The final talk of the scientific session was provided by… me (Eytan Wine from Edmonton, Canada). This was designed to follow the talk on challenges with human diet research and to consider whether other experimental approaches, such as animal studies and in vitro models, could serve as alternatives. The short answer is – not really, but there certainly are some settings in which animal (mostly mice) studies could be appropriate. The use of ‘humanised mice’ and some recent studies offering clear mechanistic insights into the role of diet in IBD were discussed, but the central message supported the need to focus on well-designed and innovative studies using human samples, complemented by non-human models. Ex vivo models and organoids were also mentioned as important research tools.
The second session was more practical and clinically focussed. A joint presentation by Catherine Wall from Christchurch, New Zealand, and Michel Adamina from Winterthur, Switzerland, provided the highlights from the S-ECCO & D-ECCO Topical Review.

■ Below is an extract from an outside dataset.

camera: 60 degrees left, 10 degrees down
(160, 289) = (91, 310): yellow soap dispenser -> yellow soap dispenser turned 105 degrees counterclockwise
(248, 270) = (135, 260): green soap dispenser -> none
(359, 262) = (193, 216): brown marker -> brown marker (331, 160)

This important project includes consensus advice from surgeons and dietitians on perioperative nutritional management of IBD. The talk covered all aspects, including assessment, therapy and improvement of clinical outcomes.
Lihi Godny from Petah Tikva, Israel, provided an excellent and very practical review on dietary management in patients after ileal pouch surgery, following colectomy. This is a highly specialised field, where few individuals have sufficient expertise and experience in managing these patients. Armed with some of the limited guidance from the available literature, but mostly with practical advice, Lihi presented an approach to using diet to control symptoms (such as bloating, diarrhoea and nocturnal bowel movements), but also discussed the science behind diet in this setting and how the microbiome could be targeted through diet to prevent active disease.

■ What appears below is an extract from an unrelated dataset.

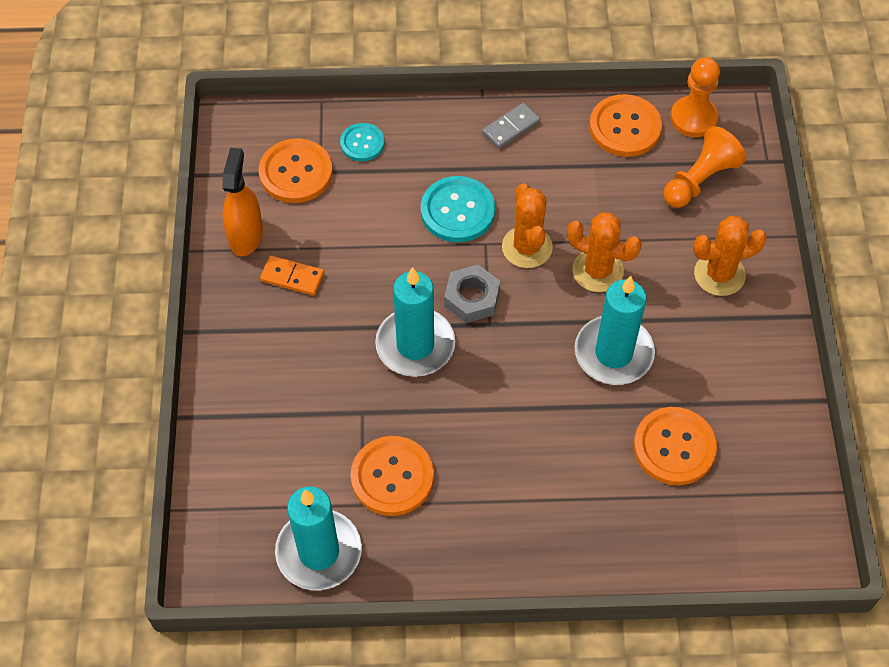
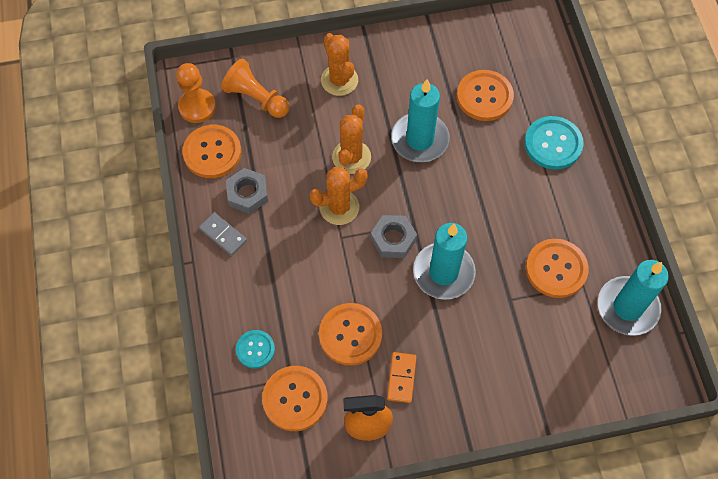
camera: 100 degrees left, 5 degrees up
(357, 235) = (350, 335): none -> orange button
(457, 211) = (313, 262): turquoise button -> turquoise button (553, 144)
(562, 156) = (247, 194): none -> grey nut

The last talk in this session was given by another D-ECCO Committee Member, Dearbhaile O'Hanlon from London, and included presentation of complex cases in which diet was key to patient management. The journey of these patients, one of whom was affected by severe complications and treatment failures, provided an excellent platform for using our knowledge on diet in IBD, including some of the lessons learned in the previous talks.

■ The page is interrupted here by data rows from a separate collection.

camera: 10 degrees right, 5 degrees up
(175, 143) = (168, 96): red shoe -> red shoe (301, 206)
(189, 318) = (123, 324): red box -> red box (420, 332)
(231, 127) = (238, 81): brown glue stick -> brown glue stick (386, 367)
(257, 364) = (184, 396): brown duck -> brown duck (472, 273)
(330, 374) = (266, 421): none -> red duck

The final interactive session started with a stimulating debate on whether diet is needed in the era of biologics. The former Chair of the D-ECCO Committee, Rotem Sigall-Boneh from Tel Aviv, Israel, and Lissy de Ridder, a paediatric IBD specialist from Rotterdam, The Netherlands, presented both sides of the argument but ended up reaching a united, important conclusion – there is certainly a role for both diet and biologics; we just need to better understand when to use each option. The two best diet-related abstracts were then presented by Vera Peters from Groningen, The Netherlands (on development of an IBD Nutritional Questionnaire) and Stefanie Howaldt from Hamburg, Germany (on oral ferric maltol and IV iron in IBD). The Workshop concluded with a lively panel discussion (Drs. Wall, O’Hanlon, Sigall-Boneh, de Ridder and Wine), with multiple questions presented by the audience.
The 5th D-ECCO Workshop was undoubtedly one of the highlights of the ECCO Congress for me and many others I spoke to and the Workshop is certain to be continued to be an excellent platform for scientific and clinical discussion and learning for all those interested in diet/nutrition in IBD.